D. Discussing coping methods is appropriate for therapeutic planning but is not the priority during initial assessment of self-inflicted injury. Effective coping strategies are introduced after determining safety and stabilizing acute risk. At this stage, risk assessment takes precedence over skill-building interventions.
Correct Answer is {"dropdown-group-1":"C","dropdown-group-2":"A"}
Explanation
This question focuses on identifying suicide risk factors in a client experiencing severe depressive symptoms after major life stressors. The client has experienced the loss of a long-term relationship and employment, both of which are significant psychosocial triggers for depression and suicidal thinking. Progressive withdrawal, hopelessness, flat affect, and verbal expressions about not wanting to live are major warning signs requiring immediate intervention. Early recognition of suicidal ideation is critical because emotional distress can rapidly progress to self-harm or suicide attempts without timely support and safety measures.
Rationale for correct choices:
• Suicidal ideation: The client demonstrates multiple classic indicators of suicidal ideation, including hopelessness, social withdrawal, worthlessness, and the statement, “I wish I weren’t here.” Verbalizing a desire not to live is a significant warning sign that must always be taken seriously. The initiation of one-on-one observation further supports concern for self-harm risk and indicates the need for close monitoring and suicide precautions. Clients experiencing major losses are particularly vulnerable to suicidal thoughts during depressive episodes.
• Statements of hopelessness and wishing not to be alive: Hopelessness is one of the strongest psychological predictors of suicide risk because it reflects a belief that circumstances will not improve. The client’s statements reveal despair, emotional exhaustion, and passive death wishes, all of which are concerning for suicidal ideation. Combined with tearfulness, isolation, and feelings of worthlessness, these statements suggest significant emotional instability. Such findings require immediate assessment of suicidal intent, plan, and access to means.

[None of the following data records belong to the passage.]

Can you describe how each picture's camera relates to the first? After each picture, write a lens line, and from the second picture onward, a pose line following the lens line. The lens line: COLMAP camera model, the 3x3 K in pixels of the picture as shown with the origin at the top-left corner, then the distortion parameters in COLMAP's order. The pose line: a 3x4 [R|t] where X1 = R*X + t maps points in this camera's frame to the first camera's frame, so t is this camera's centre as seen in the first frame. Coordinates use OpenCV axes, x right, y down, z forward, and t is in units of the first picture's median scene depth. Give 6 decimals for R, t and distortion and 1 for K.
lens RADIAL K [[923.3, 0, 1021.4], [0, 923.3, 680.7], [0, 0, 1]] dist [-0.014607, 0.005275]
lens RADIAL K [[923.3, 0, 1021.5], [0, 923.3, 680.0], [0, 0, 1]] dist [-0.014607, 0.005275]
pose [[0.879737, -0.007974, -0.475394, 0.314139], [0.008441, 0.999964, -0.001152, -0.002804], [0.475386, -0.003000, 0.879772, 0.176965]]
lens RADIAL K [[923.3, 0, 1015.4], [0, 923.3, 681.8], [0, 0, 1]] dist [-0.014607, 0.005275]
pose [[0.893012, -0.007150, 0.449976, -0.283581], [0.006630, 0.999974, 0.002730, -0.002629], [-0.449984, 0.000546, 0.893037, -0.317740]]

Rationale for incorrect choices:
• Acute stress disorder: Acute stress disorder occurs after exposure to a traumatic event involving actual or threatened death, serious injury, or sexual violence. Symptoms typically include dissociation, intrusive memories, hypervigilance, and avoidance behaviors shortly after the trauma. Although this client is under emotional stress, the presentation is more consistent with depressive symptoms and suicide risk rather than trauma-related stress pathology. No evidence of dissociative or trauma-reexperiencing symptoms is present.

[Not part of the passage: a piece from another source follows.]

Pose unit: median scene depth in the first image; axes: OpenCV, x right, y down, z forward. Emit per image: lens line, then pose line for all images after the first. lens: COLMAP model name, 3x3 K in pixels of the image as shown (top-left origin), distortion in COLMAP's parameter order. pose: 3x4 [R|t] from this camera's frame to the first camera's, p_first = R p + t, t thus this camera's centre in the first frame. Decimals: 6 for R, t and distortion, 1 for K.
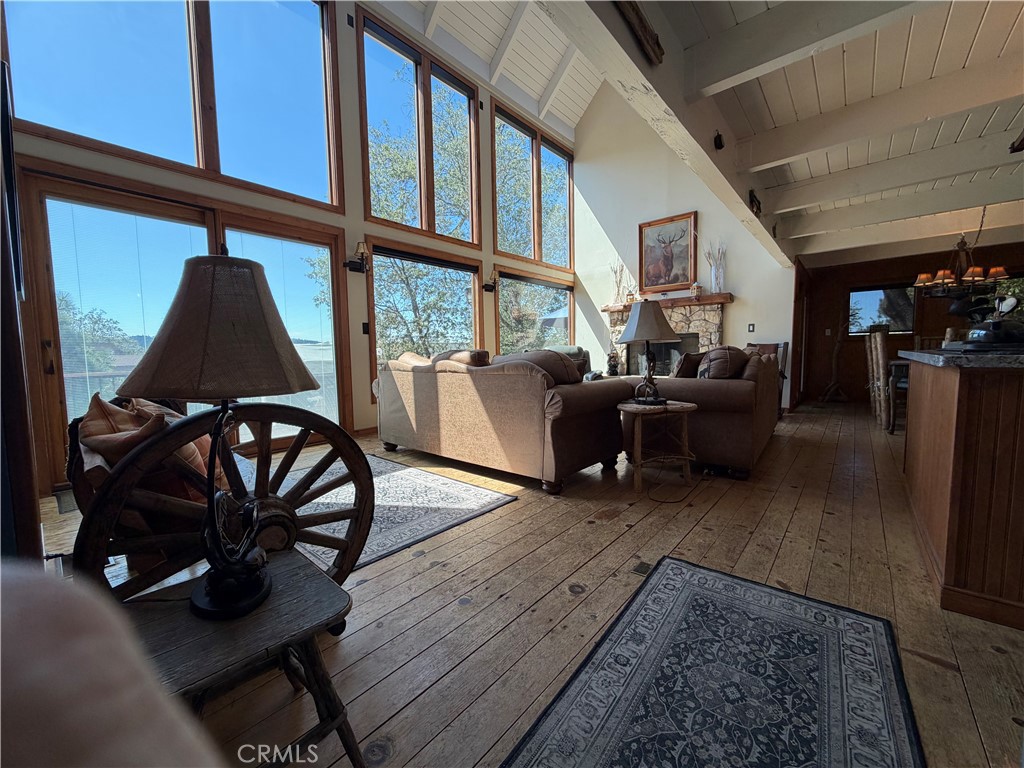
lens RADIAL K [[408.4, 0, 508.7], [0, 408.4, 383.8], [0, 0, 1]] dist [-0.002648, 0.000810]
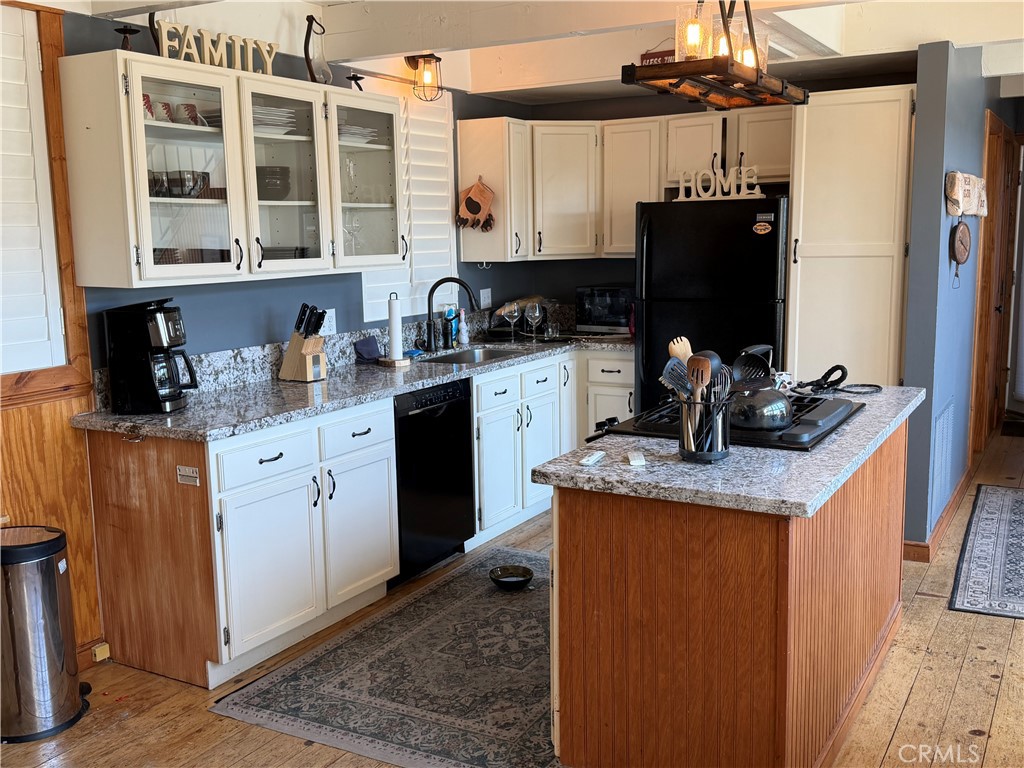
lens RADIAL K [[1008.3, 0, 513.8], [0, 1008.3, 389.2], [0, 0, 1]] dist [-0.002826, 0.000000]
pose [[-0.982469, 0.063086, -0.175428, 0.608842], [0.020223, 0.971515, 0.236112, -0.168427], [0.185326, 0.228425, -0.955760, 0.783867]]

• Borderline personality disorder: This is characterized by chronic interpersonal instability, impulsivity, fear of abandonment, unstable self-image, and recurrent self-destructive behaviors beginning in early adulthood. The scenario does not describe a long-standing maladaptive personality pattern or impulsive relationship instability. Instead, the symptoms appear linked to recent situational losses and depressive reactions.
• Recent increase in appetite and energy level: An increase in appetite and energy level is not documented in this scenario and would not directly support suicide risk in the way hopeless verbalizations do. In some depressed clients, sudden increased energy after severe depression can raise concern for suicide because the individual may gain energy to act on suicidal thoughts. However, this client instead demonstrates lethargy, withdrawal, tearfulness, and hopelessness.
• Participation in group activities with peers: Participation in group activities generally suggests social engagement and willingness to interact with others, which are protective rather than high-risk behaviors. The client in this scenario is withdrawn from family and friends and remains isolated in bed. Social isolation commonly worsens depression and increases suicide risk by reducing emotional support systems. Therefore, active peer participation would not support the identified concern.